It seems that just about everyone is "connected" today. Whether you're walking down the street, in the supermarket, at school, work or even the gym, everyone is looking down a their smartphone either sending or reading the latest text message. We are driven by this need to be connected 24/7, compelled to tweet our latest experience or thought. We update Facebook about our latest escapade, or even something as mundane as what we ate for breakfast.
Thoreau said,
"The mass of men lead lives of quiet desperation."
That desperation is played out everyday on Facebook, Twitter, and other websites. We are desperate to be connected; we're desperate for significance; we want people to know that we matter. But we're also afraid of being known. Don't get too close...especially if you happen to be the Creator, the God of the Universe who started all this. Like Adam and Eve in the Garden of Eden, we're naked and God really sees our nakedness, but we are still hiding behind bushes, or text messages, or tweets, or our latest Facebook update.
Elizabeth Scalia writes in Strange Gods: Unmasking the Idols in Everyday Life, In "those rare moments when we find ourselves alone and the gadgetry silent, we feel we are at a loss." She says that "silence can be terrifying, but only because it lays bare our loneliness , our self-recriminations, and our doubts. Possessing nothing that is equal to those depths, we sense the need to distract ourselves and the cycle begins to churn again."
Scalia called these our "strange new idols"--our iPhone, iPad, Twitter, Facebook, etc.
I also think we are afraid of silence and desperately try to keep from experiencing it because it might allow us to hear the voice of our Creator. His voice is best heard when we aren't immersed in a cacophony of noise and mindless activity.
We need to allow ourselves to hear from the One who knows us intimately, even if we don't know ourselves. He knows what makes us tick. He is the only One who can give true value and meaning to our daily existence.We allow our smartphones and other electronic idols to stand between us and God. We nourish these idols and give them an elevated place in our daily existence. But at the end of the day, no matter how much we've fed them and no matter how many tweets we've sent out, we're still face to face with the emptiness of our souls.
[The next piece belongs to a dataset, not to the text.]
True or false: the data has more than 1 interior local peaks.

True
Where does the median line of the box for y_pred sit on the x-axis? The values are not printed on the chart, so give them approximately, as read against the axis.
We visit websites of those who think like we think, vote like we vote, believe what we believe and we live in our own little cultural ghetto. As Elizabeth Scalia says, "We begin to serve the idol of the idea, alone." Even our thinking becomes idolatry. We need to have a mindblowing experience, to have our thinking elevated to new heights and see people and this world through the eyes of God. To realize that those things that are impossible with man, are possible with God.
How can we escape from this delusion, this ghetto of our own making? By shutting off the iPhone and all other devices for a few hours and allowing yourself to BE. Not doing something, but just sitting in silence by yourself. It might be scary at first because it's so foreign, so strange. But you might actually hear another voice that will begin to feed your soul.